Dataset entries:
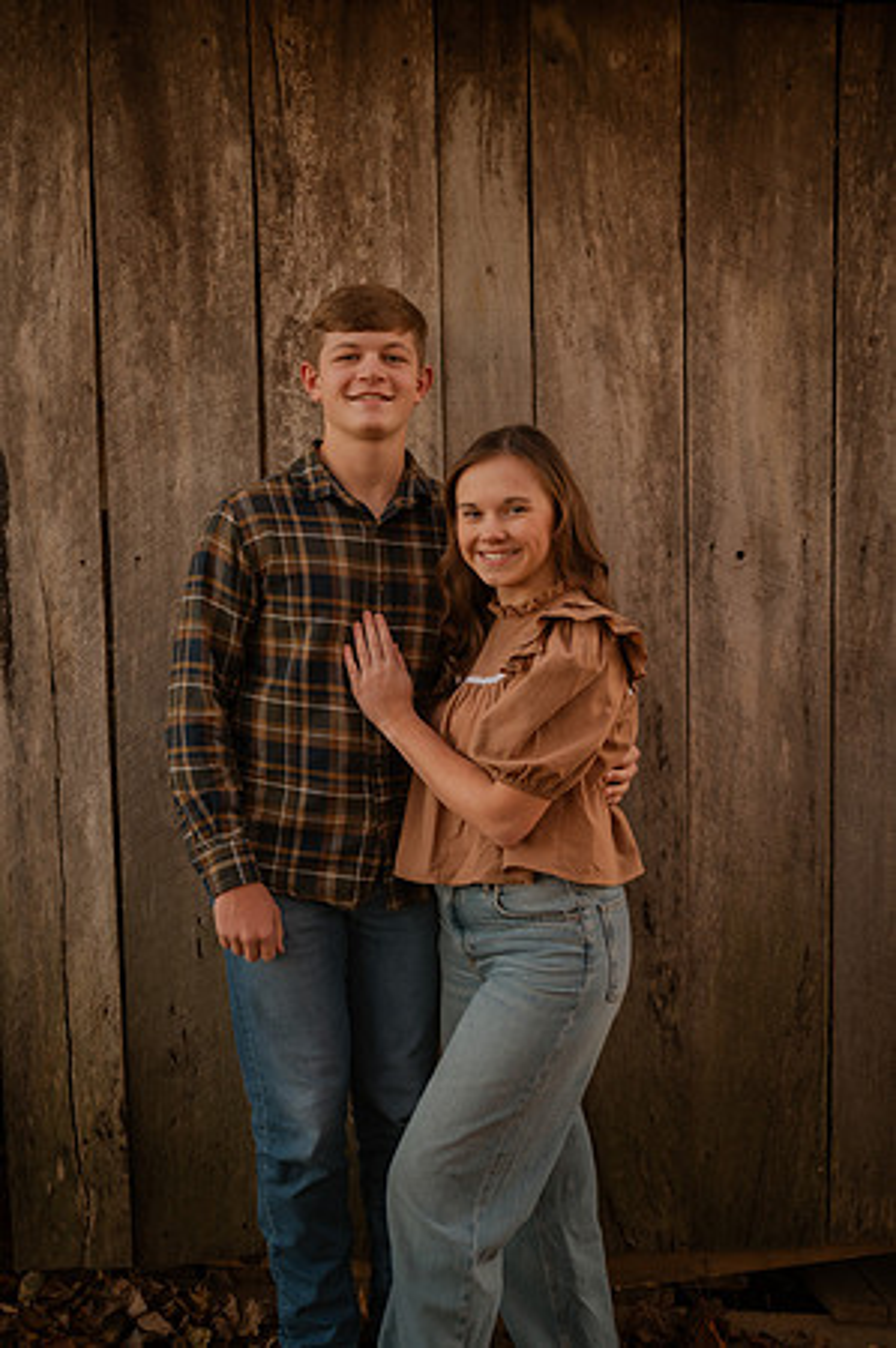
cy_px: 674
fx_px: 1871
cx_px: 448
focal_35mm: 50
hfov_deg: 26.9
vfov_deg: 39.6
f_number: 1.8
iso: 180
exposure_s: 1/125
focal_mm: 50
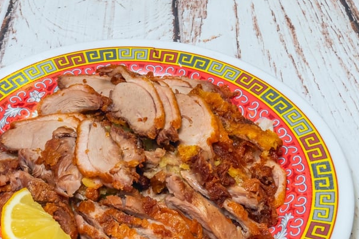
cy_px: 202
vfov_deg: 17.7
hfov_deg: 26.5
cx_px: 117
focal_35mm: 76
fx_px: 758
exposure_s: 1/25
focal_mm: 38
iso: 320
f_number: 8
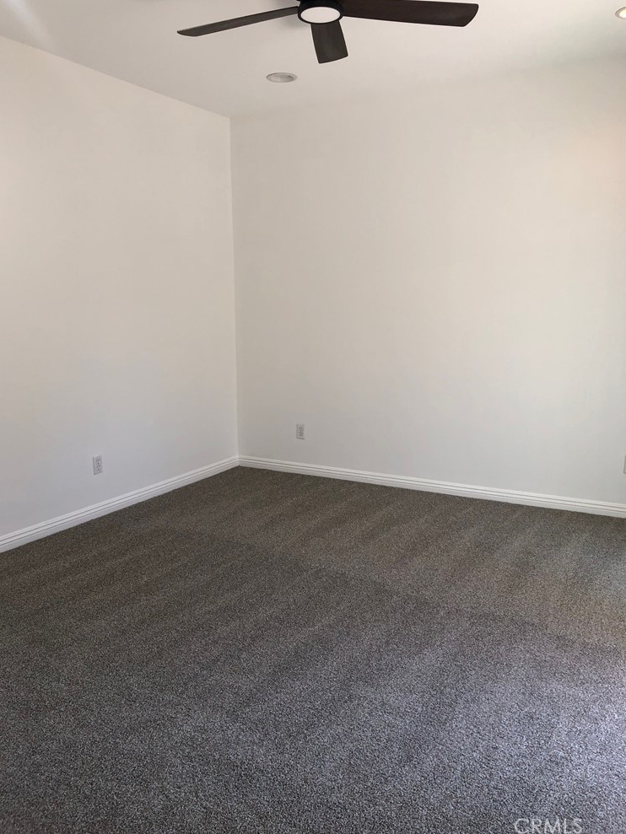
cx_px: 309
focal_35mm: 29
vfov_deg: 61.6
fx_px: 699
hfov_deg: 48.2
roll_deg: +0.5
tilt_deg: -6.9
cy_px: 406
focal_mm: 4
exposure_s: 1/120
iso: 64
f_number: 1.8
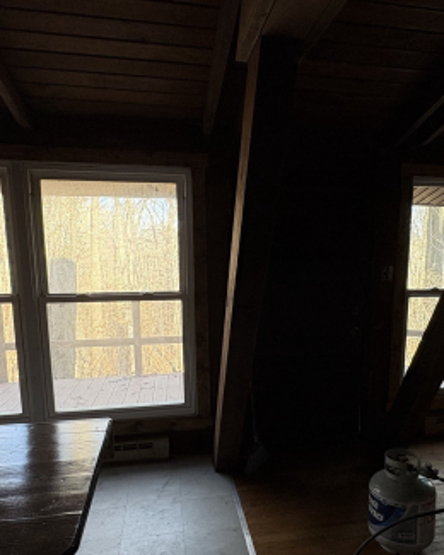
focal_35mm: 28
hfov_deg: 51.2
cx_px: 264
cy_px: 323
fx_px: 460
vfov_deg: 61.9
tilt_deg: -9.5
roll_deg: -0.1
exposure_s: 1/99
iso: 160
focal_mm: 2.22
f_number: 2.2
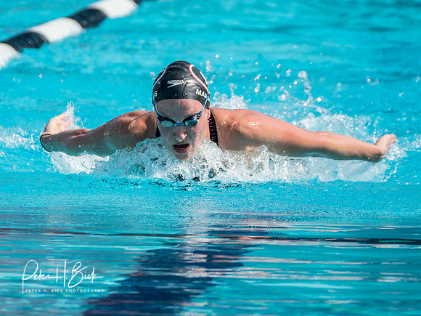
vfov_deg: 2.3
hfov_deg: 3.0
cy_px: 137
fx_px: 7955
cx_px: 179
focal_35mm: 654
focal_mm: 280
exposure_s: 1/1250
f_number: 5.6
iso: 250
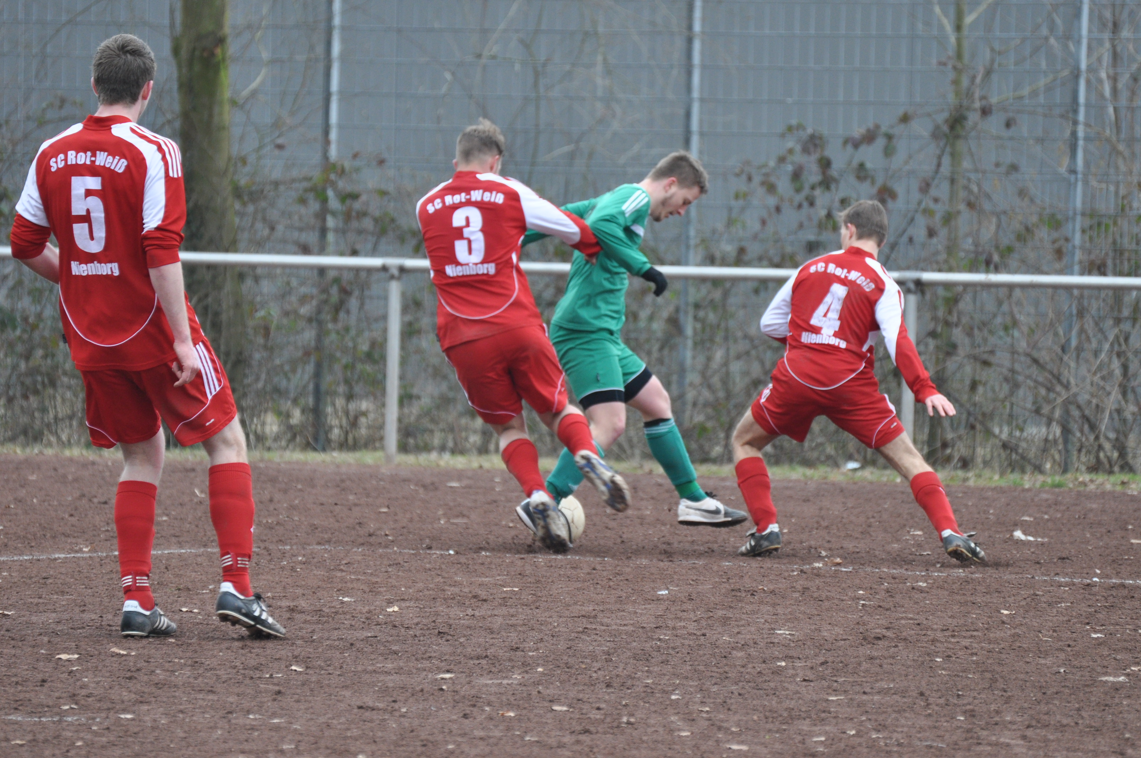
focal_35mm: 345
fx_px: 10921
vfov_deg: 4.0
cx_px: 570
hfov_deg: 6.0
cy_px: 379
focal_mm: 230
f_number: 5.3
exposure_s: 1/400
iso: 640
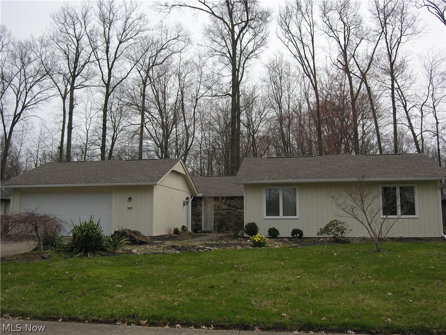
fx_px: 412
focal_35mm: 32
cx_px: 223
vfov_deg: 44.2
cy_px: 168
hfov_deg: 56.8
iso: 50
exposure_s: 1/740
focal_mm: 8.1
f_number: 3.2
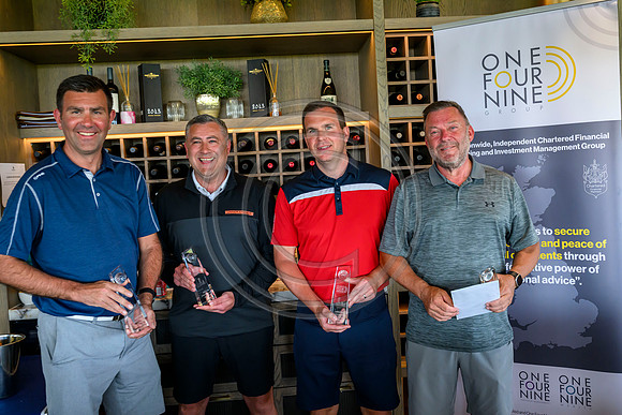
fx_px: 634
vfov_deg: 36.2
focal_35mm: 37
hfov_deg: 52.2
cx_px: 336
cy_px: 191
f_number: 4.5
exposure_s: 1/320
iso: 2000
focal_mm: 34
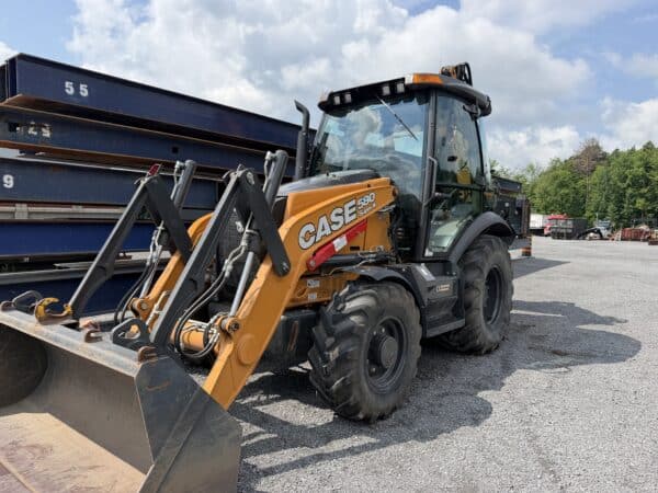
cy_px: 246
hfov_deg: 71.6
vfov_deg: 56.8
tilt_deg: -2.8
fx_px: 456
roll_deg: -0.3
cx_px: 329
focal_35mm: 24
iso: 80
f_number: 1.78
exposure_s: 1/3759
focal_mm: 6.76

■ **JOB**:
Write out exactly, and only, the lines running from the line with "f_number: 2.2" to the last line above, both included, with all pictures omitted.

■ **YOUR SOLUTION**:
f_number: 2.2
vfov_deg: 2.3
hfov_deg: 3.0
cy_px: 137
fx_px: 7955
cx_px: 179
focal_35mm: 654
focal_mm: 280
exposure_s: 1/1250
f_number: 5.6
iso: 250
focal_35mm: 345
fx_px: 10921
vfov_deg: 4.0
cx_px: 570
hfov_deg: 6.0
cy_px: 379
focal_mm: 230
f_number: 5.3
exposure_s: 1/400
iso: 640
fx_px: 412
focal_35mm: 32
cx_px: 223
vfov_deg: 44.2
cy_px: 168
hfov_deg: 56.8
iso: 50
exposure_s: 1/740
focal_mm: 8.1
f_number: 3.2
fx_px: 634
vfov_deg: 36.2
focal_35mm: 37
hfov_deg: 52.2
cx_px: 336
cy_px: 191
f_number: 4.5
exposure_s: 1/320
iso: 2000
focal_mm: 34
cy_px: 246
hfov_deg: 71.6
vfov_deg: 56.8
tilt_deg: -2.8
fx_px: 456
roll_deg: -0.3
cx_px: 329
focal_35mm: 24
iso: 80
f_number: 1.78
exposure_s: 1/3759
focal_mm: 6.76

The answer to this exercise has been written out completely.